I will never forget the days I had spent before hand fainting, dead with fatigue, having horrible GI pain, horrendous body pain, chest pain, and high heart rates along with many other taxing symptoms. She had me do a version of the tilt table test, and I fainted during as my heart rate went from 68 to 145 within 3 minutes and didn’t come down until after I fainted. It was my body trying to protect itself. My doctor then ran into the room yelling she knew what was wrong, and it was like everything moved in slow motion. She told me I had postural orthostatic tachycardia syndrome. She took the time to explain to me what was wrong with my body, and how she thought she could help me. She sent me to cardiology, where they confirmed the diagnosis and I was sent to a POTS specialist who sent me to the most amazing physical therapist, but I kept getting worse. My physical therapist discovered I had extremely hypermobile joints, and I had every single symptom of Ehlers Danlos. I got in touch with my cardiology team and they sent me to genetics where it was confirmed I was on the severe side of the Ehlers Danlos type 3 spectrum. I was soon after put on heart medication to stabilize me, and to help my physical therapist with my treatments. It was like after years of being told I was crazy, I wasn’t really sick, of even being treated in psychiatric hospitals for anxiety so bad it was causing all of this- I was finally being listened to. I was being treated for my years of pain, dislocations, fainting, GI issues, neurological issues, and more. I was finally, FINALLY treated like someone whos sick, not insane. I was real, I was rare, and I was here.

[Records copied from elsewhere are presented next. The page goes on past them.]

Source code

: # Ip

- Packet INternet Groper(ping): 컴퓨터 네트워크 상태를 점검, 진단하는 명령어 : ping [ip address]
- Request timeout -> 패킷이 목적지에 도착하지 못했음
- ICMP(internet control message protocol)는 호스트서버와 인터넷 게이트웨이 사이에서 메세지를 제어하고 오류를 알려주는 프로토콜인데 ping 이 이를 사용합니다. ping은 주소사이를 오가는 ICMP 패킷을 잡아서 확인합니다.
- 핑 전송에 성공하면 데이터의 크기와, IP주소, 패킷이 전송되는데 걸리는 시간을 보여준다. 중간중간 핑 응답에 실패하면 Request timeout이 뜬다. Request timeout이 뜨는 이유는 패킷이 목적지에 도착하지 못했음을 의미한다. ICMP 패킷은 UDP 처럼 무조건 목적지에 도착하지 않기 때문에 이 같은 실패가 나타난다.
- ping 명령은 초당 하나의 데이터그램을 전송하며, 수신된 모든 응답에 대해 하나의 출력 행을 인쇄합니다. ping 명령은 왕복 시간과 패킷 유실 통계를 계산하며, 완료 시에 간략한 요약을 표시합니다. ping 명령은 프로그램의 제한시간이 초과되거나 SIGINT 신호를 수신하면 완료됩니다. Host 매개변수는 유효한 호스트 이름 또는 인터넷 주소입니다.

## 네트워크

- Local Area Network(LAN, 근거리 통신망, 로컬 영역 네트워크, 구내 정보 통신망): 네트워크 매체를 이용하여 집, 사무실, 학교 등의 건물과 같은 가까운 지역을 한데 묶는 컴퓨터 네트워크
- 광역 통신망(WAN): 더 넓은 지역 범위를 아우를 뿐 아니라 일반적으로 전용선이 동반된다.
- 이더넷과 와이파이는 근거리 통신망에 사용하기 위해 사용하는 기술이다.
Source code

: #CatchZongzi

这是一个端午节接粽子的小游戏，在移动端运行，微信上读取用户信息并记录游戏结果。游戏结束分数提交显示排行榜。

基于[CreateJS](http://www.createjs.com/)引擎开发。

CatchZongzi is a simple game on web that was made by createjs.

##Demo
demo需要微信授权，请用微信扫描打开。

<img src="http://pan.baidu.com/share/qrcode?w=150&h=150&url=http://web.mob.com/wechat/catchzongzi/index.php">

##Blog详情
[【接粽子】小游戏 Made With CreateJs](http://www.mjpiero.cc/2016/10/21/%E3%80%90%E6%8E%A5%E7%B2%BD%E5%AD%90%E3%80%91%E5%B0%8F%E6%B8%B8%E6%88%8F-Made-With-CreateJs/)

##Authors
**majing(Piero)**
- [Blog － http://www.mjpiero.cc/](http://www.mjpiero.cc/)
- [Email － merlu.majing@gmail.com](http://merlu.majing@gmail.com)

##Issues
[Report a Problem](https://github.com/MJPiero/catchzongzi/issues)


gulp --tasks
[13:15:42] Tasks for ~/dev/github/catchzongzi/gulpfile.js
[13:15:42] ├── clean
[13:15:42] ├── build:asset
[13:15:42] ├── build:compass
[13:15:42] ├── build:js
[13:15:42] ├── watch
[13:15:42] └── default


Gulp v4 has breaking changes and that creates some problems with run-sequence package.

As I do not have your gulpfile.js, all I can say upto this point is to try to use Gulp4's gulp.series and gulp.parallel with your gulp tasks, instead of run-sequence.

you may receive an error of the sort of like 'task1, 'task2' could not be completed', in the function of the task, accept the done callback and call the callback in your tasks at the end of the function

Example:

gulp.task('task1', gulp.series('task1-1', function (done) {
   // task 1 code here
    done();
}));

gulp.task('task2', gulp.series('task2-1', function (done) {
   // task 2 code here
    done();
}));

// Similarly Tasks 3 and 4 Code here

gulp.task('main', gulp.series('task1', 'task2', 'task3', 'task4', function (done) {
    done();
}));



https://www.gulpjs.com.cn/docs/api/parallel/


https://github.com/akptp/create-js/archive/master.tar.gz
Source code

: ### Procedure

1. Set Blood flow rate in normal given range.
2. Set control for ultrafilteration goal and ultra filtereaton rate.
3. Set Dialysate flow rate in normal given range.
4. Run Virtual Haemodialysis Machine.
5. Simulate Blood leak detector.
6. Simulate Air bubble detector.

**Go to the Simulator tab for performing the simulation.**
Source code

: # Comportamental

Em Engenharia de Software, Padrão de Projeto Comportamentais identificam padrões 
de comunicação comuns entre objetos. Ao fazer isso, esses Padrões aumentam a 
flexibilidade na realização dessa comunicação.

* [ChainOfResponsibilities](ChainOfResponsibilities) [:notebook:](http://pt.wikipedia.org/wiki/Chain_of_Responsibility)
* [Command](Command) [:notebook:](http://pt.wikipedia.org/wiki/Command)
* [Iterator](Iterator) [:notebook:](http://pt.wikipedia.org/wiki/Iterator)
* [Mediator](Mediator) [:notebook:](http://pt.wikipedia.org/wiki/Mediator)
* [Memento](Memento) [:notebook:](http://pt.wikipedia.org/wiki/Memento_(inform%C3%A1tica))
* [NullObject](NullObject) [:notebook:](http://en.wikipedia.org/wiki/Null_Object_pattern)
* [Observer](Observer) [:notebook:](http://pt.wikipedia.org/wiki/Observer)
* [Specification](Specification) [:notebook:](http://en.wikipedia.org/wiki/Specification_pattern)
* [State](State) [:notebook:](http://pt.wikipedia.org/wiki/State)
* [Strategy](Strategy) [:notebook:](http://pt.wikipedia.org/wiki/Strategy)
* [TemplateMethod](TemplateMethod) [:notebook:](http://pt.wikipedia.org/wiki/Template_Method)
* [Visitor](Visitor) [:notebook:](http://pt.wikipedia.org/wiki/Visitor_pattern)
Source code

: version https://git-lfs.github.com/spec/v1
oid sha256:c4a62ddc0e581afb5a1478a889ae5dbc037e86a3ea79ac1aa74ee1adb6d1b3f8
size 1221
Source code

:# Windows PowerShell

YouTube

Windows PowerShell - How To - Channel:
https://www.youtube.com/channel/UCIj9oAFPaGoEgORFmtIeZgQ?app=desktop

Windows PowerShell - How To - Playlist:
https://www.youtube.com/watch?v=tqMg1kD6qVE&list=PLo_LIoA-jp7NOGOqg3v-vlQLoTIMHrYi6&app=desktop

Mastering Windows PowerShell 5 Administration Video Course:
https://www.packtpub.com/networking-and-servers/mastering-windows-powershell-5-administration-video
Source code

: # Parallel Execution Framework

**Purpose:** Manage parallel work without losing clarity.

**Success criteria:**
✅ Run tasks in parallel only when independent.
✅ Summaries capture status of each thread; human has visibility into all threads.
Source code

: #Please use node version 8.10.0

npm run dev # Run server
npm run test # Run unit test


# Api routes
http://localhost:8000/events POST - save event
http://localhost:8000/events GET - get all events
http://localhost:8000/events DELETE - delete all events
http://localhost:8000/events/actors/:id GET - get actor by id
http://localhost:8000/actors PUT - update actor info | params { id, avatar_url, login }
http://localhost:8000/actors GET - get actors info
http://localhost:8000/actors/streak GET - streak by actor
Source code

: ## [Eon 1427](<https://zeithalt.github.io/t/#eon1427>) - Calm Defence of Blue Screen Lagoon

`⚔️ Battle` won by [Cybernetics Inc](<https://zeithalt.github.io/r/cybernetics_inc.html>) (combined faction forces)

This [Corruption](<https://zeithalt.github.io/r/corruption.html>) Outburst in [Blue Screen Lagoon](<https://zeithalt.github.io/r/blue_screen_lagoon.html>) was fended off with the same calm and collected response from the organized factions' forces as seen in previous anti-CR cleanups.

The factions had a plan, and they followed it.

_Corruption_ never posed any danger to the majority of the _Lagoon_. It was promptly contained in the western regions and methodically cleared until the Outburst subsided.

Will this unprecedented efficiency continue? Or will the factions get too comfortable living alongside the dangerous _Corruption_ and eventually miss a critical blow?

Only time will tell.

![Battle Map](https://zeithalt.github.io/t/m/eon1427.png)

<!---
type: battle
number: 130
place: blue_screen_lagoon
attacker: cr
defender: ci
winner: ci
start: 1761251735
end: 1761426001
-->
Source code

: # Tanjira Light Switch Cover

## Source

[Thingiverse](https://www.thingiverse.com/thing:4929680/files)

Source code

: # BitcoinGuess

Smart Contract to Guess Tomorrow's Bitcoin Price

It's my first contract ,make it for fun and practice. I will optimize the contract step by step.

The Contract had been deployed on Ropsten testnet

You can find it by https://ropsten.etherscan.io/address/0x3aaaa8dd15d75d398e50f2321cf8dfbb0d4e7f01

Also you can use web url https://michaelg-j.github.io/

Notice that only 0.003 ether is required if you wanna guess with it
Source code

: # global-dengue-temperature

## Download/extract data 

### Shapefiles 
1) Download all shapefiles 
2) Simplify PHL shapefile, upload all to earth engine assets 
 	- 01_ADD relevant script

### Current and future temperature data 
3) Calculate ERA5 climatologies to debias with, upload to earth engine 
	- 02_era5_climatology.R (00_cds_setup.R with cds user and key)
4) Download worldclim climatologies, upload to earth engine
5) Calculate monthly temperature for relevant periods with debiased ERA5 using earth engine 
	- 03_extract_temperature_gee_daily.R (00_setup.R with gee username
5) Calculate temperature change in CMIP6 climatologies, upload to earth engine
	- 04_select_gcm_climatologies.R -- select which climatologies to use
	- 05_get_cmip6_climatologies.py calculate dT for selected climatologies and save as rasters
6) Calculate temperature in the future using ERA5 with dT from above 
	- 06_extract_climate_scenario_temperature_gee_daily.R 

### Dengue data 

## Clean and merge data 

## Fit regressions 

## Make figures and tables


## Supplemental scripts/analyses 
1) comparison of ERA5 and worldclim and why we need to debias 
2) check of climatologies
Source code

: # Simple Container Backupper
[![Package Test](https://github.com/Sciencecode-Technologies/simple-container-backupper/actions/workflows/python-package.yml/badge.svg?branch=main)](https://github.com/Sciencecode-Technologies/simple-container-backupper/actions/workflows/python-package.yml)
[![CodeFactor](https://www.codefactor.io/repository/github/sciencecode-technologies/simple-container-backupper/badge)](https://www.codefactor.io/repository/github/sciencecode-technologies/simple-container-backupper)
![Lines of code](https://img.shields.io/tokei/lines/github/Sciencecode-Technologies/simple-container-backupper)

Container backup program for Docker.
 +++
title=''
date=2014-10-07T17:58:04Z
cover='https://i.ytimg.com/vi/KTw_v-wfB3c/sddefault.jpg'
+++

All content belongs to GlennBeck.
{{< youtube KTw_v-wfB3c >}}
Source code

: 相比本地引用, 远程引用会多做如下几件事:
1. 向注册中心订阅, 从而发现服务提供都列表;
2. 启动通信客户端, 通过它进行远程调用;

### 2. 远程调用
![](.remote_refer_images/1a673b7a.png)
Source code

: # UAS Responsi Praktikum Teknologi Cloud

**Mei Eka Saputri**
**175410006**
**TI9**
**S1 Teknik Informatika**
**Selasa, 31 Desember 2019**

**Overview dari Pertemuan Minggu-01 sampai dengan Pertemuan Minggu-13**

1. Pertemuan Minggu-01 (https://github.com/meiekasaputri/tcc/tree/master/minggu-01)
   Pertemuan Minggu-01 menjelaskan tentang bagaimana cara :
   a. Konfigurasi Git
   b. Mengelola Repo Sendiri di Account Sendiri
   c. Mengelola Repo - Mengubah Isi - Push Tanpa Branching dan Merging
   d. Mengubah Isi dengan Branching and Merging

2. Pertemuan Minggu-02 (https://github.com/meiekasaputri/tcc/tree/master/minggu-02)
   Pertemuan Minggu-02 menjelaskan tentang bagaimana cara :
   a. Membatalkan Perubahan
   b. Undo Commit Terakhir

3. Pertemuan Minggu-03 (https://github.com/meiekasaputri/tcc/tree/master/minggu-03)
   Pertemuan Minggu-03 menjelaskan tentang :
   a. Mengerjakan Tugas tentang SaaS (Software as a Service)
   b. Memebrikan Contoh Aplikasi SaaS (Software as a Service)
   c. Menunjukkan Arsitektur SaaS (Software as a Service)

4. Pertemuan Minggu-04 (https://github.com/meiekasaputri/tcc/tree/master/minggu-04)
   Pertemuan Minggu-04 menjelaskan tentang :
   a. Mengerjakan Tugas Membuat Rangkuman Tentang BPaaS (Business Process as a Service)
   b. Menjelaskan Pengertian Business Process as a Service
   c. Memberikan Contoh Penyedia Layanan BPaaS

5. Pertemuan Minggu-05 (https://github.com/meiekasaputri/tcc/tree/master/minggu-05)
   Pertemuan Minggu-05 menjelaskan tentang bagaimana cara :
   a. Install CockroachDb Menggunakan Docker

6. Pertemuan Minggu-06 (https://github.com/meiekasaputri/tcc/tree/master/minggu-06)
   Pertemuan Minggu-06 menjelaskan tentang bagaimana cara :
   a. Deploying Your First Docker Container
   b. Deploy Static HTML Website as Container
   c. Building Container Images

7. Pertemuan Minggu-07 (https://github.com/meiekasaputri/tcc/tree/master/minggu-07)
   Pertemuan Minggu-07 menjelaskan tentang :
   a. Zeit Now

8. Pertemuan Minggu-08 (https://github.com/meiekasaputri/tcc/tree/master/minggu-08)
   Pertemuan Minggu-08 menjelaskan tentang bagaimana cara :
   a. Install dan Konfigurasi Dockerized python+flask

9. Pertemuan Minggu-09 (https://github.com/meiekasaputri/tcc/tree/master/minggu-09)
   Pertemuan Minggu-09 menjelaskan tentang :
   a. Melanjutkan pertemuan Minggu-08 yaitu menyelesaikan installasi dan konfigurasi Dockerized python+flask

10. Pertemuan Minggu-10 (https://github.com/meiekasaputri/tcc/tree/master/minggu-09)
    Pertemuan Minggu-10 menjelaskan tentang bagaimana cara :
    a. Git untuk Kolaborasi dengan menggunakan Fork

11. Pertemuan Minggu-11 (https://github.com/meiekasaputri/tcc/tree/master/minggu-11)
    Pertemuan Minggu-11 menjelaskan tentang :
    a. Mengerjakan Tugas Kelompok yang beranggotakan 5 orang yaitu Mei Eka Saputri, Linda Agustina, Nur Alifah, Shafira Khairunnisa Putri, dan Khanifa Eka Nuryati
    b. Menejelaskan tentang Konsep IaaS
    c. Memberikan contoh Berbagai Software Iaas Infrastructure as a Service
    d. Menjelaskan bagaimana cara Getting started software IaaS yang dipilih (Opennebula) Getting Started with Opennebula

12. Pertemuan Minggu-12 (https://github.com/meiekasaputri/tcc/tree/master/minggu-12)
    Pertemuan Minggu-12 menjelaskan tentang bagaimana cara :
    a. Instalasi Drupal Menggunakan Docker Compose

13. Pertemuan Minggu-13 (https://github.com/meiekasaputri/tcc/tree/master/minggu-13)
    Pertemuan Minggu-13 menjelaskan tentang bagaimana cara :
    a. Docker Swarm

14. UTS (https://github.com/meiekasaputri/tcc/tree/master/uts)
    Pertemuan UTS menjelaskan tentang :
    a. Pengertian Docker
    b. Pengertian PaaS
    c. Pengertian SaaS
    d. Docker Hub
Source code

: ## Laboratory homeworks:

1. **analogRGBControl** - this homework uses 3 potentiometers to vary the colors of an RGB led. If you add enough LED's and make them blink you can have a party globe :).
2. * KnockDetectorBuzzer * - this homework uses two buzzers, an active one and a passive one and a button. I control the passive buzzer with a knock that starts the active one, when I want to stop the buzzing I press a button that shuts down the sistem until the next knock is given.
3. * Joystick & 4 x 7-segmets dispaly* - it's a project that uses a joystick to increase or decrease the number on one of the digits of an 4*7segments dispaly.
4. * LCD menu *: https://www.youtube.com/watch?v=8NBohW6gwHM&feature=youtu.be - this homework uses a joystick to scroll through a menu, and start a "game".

While living with these things so young is scary, heartbreaking, and a battle every single day of my life, being ill has taught me so many life lessons I never would’ve had I not been ill. I’m wiser, ive found my career I want to pursue in the medical field, I know so much about the human body, and most of all, I’m courageous. I know I’m strong, even on my bad days. To any other woman, man, child, or adult going through this or any other chronic illness- I salute you. I applaud your strength because I know how awful this is. I’m so proud of you, because I know we all need to hear that more. If I could give you any advice, it would be to keep fighting. I know its a long haul, I know its hard, I know you’re tired, im not saying this is easy, but when you finally get answers, when you finally get listened to… its a feeling of bravery, of strength. Of knowing you were right, and the feeling of finally being listened after so long to is a feeling I cant describe.
We are strong. We are a force to be reckoned with. We are here to stay. Ours bodies are fragile, but our will power is not breakable. We are dysautonomia fighters.